Ils ont attendu que leur père rentre. Leur mère a eu la force de se lever. De déposer Fantine dans les bras de son grand. Fantine qui sentait bon la lavande et l’odeur de leur mère. Fantine éteinte. Leur mère s’est enfermée avec leur père dans la chambre, puis le couteau, le départ précipité, la porte qui claque, les pleurs de leur mère et de Pierrot, l’attente, l’angoisse, le retour, le sang, le cri de leur mère et leur père qui dit que plus jamais ce curé ne touchera à Leur bébé ni a aucun autre. Et Fantine s’est levée. Elle a pris son père dans les bras et elle a enfin pleuré.
Plus tard, bien des heures plus tard, maman s’est endormie dans le lit des enfants avec un dans chaque bras. Jehan est resté à leur grande table familiale avec son père. Cette table où ils ont partagé tant de rire, d’amour, de fêtes. Cette table où un voisin, un cousin, un ami s’assoit souvent pour en repartir difficilement. Cette table où leur père ne s’assoira bientôt plus jamais. Cette table que sûrement ils devront tous quitter un jour quand ils n’auront plus le salaire de leur père pour les nourrir.
C’est là que lui est venue l’idée. Celle de se sacrifier. Il a fallu convaincre son père. Pendant des heures. Mais il devait se rendre à l’évidence, s’il disparaissait c’était la mort des quatre autres. Lui, à la rigueur, à 16 ans, il pouvait s’en sortir. Mais leur mère? Belle comme elle est. Veuve. Pierrot? Si fragile. Si sensible. Et surtout Fantine? Leur bébé. Ce qu’avait fait le prêtre n’aurait été qu’une mise en bouche de ce qui les attendait.
Alors son père s’est résigné. Il peut en sacrifier un pour sauver les trois autres. Tout son corps est au supplice, mais il peut. Jehan est allé au presbytère. Il a vu la porte enfoncée, le prêtre rué de coups, vidé de son sang par l’entre-jambe. Jehan lui a craché dessus.
Deux jours après, Jehan a expliqué, quand un voisin l’a dénoncé, la porte enfoncée, le passage à tabac, le couteau tranchant pour lui passer l’envie d’utiliser son appareil sur les petites filles, les minutes entières à le regarder se vider de son sang.

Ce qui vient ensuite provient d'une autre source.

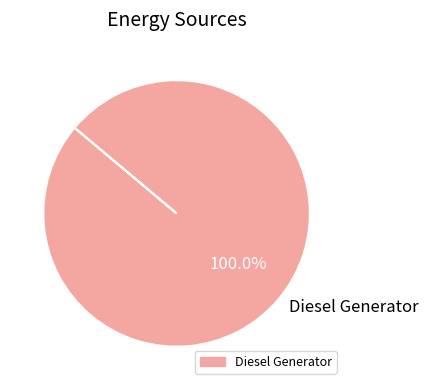

How many slices are in this pie chart?

1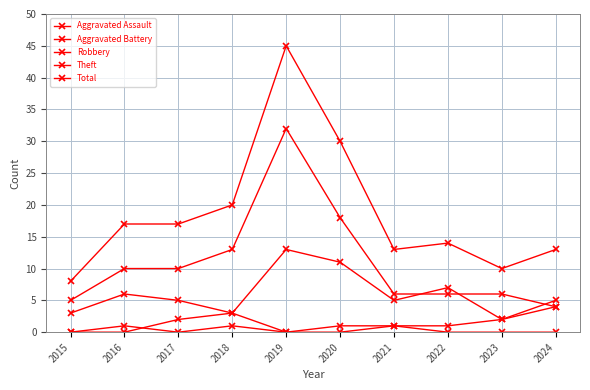

Reading left to right, extract all data points from this chart.

Aggravated Assault: 0	0	2	3	0	1	1	0	0	0
Aggravated Battery: 0	1	0	1	0	0	1	1	2	4
Robbery: 3	6	5	3	13	11	5	7	2	5
Theft: 5	10	10	13	32	18	6	6	6	4
Total: 8	17	17	20	45	30	13	14	10	13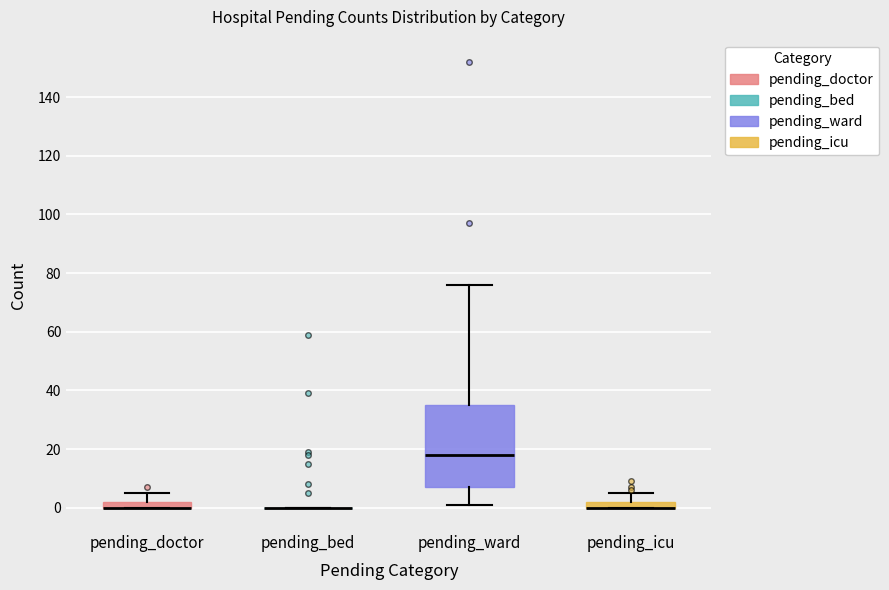

Which box is the tallest, from its lower edge to its upper edge?

pending_ward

Il a eu droit à un «vrai» procès bien sûr, plié en moins de cinq minutes. Évidemment, on n’a pas cru un mot de cette histoire de Saint-Homme qui s’en prend aux petites filles. Par contre, eux, on sait ce qu’ils pensent de la prière! On n’a eu aucun problème à croire que ce gamin de 16 ans avait enfoncé la porte du presbytère, tabassé un homme de deux têtes de plus que lui, réussi à l’émasculer comme on se coupe une tranche de saucisson…
Mais peu importe. Son père a protégé Leur petite Fantine, et lui a sauvé son père. Derrière ces barreaux puant la pisse, au milieu des rats et des plaintes de ses compagnons de cellules, il sait que son père veillera sur eux et sur son souvenir.
2 comments On Sacrifié – Histoire courte
Whaaaaaa d’actualité en plus.
Que de douleurs
Que d’amour.
Très beau sacrifice.
Merci
Merci Bernie pour vos lectures assidues, vos commentaires si tendres et si encourageants 🙏🏻
Ethan et moi sommes flattés et heureux d’avoir plu.